▸ Questions to answer:
• 1. Copy out the stretch of the rushing-defense notebook excerpt from "Derive what each" through "offensive RB data.".
• 2. Carry the rushing-defense notebook excerpt forward from the point where it ends.

▸ Excerpted text:
***
Derive what each team's defense allowed in every game by aggregating **offensive** RB production from the opposing team's perspective.

For each `(Team, Date)` pair in `base_stats`:
- Sum RB rush yards and attempts conceded → `RB_rush_yards_allowed`, `RB_rush_attempts_allowed`
- Compute yards per carry allowed → `RB_ypc_allowed`
- Sum each opposing RB's 5-game rolling yard average → **`strength_of_offense`** (quality-of-opponent adjustment)

> The `Opp` column on the **offensive** side identifies the defending team, so grouping by `Team/Date` on the offense gives us the defense's perspective.

In [None]:
# Compute per-game defensive rushing summaries from the offensive RB data.
#
# The core idea: a team's "defense stats" are derived by looking at what RBs
# gained against them. For each (defending team, game date) we aggregate:
#   - RB_rush_yards_allowed   : total RB yards gained against this defense
#   - RB_rush_attempts_allowed: total RB carries against this defense
#   - RB_ypc_allowed          : yards per carry allowed (yards / attempts)
#   - strength_of_offense     : sum of the opposing RBs' 5-game rolling rush-yard
#                               averages — used to adjust raw yards-allowed for
#                               the quality of the offense faced.
#
# Note: the `Opp` column on the offensive side identifies the defending team,
# so we group by Team/Date from the offense's perspective to build the defense view.

import numpy as np

base_stats['Date'] = pd.to_datetime(base_stats['Date'])

# Filter to RBs only for the yards-allowed calculation
rb_stats = base_stats[base_stats['Pos.'] == 'RB'].copy()

# Aggregate total RB production conceded by each team on each game date
team_rb_summary = (
    rb_stats
    .groupby(['Team', 'Date'], as_index=False)
    .agg(
        RB_rush_yards_allowed=('Yds', 'sum'),
        RB_rush_attempts_allowed=('Att', 'sum'),
        Opp=('Opp', 'first')           # Identify the defending team
    )
)

# Yards per carry allowed — guard against divide-by-zero with NaN replacement
team_rb_summary['RB_ypc_allowed'] = (
    team_rb_summary['RB_rush_yards_allowed'] /
    team_rb_summary['RB_rush_attempts_allowed'].replace(0, np.nan)
***
▸ Information supplied:
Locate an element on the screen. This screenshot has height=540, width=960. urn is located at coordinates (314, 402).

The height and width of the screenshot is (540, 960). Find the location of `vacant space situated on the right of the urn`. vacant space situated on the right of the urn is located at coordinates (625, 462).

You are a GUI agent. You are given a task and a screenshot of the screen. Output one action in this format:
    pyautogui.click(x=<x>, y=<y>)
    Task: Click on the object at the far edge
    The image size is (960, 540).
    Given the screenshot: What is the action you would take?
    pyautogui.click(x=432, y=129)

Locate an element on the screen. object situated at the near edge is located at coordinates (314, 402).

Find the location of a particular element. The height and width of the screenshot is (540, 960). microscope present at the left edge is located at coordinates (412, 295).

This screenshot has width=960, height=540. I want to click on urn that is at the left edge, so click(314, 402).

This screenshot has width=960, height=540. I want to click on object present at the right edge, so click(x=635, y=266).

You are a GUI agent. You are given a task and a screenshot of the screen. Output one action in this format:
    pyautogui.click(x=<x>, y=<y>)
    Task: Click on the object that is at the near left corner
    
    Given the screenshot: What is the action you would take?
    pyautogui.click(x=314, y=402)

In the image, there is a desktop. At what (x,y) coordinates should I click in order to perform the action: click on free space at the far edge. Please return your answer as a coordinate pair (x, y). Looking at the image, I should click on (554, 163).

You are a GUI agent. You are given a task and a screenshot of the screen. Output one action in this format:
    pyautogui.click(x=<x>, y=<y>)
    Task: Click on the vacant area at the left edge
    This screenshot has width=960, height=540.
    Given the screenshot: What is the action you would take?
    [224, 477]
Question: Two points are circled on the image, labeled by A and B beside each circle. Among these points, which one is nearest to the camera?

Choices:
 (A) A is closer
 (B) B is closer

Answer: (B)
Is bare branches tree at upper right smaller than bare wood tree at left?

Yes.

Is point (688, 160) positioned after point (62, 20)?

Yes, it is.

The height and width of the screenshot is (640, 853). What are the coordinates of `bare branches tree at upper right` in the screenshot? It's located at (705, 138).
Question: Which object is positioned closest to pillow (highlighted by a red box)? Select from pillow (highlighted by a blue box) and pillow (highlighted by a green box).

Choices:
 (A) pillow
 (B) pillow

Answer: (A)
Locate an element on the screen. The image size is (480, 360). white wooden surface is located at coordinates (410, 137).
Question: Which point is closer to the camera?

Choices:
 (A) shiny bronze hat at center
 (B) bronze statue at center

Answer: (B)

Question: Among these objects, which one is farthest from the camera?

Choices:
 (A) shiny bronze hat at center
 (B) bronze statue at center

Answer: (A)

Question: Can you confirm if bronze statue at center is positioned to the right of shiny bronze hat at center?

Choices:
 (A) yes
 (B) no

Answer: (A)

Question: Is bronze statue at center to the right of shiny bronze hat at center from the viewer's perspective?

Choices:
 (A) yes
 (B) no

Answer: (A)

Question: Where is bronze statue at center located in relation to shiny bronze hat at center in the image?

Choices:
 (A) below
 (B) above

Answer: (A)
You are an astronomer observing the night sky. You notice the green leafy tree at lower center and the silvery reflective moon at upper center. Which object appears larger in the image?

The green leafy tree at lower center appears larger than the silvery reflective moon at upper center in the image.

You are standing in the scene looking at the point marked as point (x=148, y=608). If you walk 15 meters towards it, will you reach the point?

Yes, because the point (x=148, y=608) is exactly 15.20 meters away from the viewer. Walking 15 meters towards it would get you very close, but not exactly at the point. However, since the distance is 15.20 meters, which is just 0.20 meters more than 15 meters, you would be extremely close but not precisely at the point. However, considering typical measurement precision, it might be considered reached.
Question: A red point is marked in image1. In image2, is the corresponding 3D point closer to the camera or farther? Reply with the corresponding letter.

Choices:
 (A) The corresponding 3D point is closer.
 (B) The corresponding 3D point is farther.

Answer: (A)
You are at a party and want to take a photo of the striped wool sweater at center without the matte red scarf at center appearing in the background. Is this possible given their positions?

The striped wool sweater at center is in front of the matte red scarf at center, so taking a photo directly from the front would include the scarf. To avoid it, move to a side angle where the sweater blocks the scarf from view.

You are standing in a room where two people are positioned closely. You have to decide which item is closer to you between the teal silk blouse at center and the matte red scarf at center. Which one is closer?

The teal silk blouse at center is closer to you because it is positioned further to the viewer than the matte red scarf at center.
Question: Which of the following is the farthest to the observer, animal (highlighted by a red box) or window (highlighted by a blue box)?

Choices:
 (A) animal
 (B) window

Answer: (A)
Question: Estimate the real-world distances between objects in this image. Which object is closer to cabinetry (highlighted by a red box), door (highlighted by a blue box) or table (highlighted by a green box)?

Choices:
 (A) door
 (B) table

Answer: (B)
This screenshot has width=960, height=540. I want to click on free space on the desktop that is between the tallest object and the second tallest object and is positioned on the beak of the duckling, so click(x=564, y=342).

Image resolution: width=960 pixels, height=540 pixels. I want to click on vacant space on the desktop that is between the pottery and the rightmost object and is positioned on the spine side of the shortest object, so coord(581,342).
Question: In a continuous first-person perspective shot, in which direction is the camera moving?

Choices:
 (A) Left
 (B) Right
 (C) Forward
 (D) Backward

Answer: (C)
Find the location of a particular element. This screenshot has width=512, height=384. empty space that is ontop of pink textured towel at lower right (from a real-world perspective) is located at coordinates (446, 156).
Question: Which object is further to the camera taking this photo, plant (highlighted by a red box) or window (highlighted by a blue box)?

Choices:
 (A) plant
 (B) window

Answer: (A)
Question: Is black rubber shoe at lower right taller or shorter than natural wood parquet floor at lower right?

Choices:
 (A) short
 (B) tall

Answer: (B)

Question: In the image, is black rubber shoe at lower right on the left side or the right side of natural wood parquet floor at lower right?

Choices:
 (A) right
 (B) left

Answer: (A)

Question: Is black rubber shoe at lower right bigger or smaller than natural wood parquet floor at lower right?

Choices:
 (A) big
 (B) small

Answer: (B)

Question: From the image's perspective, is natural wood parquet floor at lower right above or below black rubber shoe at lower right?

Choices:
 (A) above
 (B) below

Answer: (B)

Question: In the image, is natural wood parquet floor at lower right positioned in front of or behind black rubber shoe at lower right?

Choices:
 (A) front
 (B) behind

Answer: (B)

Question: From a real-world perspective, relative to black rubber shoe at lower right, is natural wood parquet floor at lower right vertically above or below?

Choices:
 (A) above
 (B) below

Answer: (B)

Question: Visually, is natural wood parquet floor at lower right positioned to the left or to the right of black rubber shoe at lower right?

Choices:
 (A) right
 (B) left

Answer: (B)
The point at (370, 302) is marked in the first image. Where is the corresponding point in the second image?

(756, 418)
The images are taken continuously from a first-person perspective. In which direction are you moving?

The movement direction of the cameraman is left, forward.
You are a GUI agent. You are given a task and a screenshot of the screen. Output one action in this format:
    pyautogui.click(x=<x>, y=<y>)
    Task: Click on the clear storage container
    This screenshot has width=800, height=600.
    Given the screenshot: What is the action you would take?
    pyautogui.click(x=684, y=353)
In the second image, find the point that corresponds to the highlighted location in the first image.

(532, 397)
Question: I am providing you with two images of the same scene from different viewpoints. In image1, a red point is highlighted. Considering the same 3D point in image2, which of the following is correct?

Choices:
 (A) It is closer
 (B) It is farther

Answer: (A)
***
▸ Responses for each task:
• 1.
Derive what each team's defense allowed in every game by aggregating **offensive** RB production from the opposing team's perspective.

For each `(Team, Date)` pair in `base_stats`:
- Sum RB rush yards and attempts conceded → `RB_rush_yards_allowed`, `RB_rush_attempts_allowed`
- Compute yards per carry allowed → `RB_ypc_allowed`
- Sum each opposing RB's 5-game rolling yard average → **`strength_of_offense`** (quality-of-opponent adjustment)

> The `Opp` column on the **offensive** side identifies the defending team, so grouping by `Team/Date` on the offense gives us the defense's perspective.

In [None]:
# Compute per-game defensive rushing summaries from the offensive RB data.

• 2.
)

# Strength of offense: for each (team, date) pair, sum the 5-game rolling
# rush-yard average across all opposing players present in the offense lookup.
# This acts as a quality-of-opponent adjustment for the defense features.
strength_map = {}
for k, v in base_stats.groupby(['Team', 'Date']):
    offense_strength = 0
    for player in v['Player'].unique():
        if player in offense_rush_stats_LOOKUP:
            player_offense_stats = offense_rush_stats_LOOKUP[player]
            player_stats_on_date = player_offense_stats[player_offense_stats['Date'] == k[1]]
            if not player_stats_on_date.empty:
                offense_strength += player_stats_on_date['rush_yards_5ma'].values[0]
    strength_map[k] = offense_strength

team_rb_summary['strength_of_offense'] = team_rb_summary.apply(
    lambda row: strength_map.get((row['Team'], row['Date']), 0), axis=1
)


## 4. Exploratory Check

Inspect the per-game defensive summary table to verify column names and data coverage before building rolling features.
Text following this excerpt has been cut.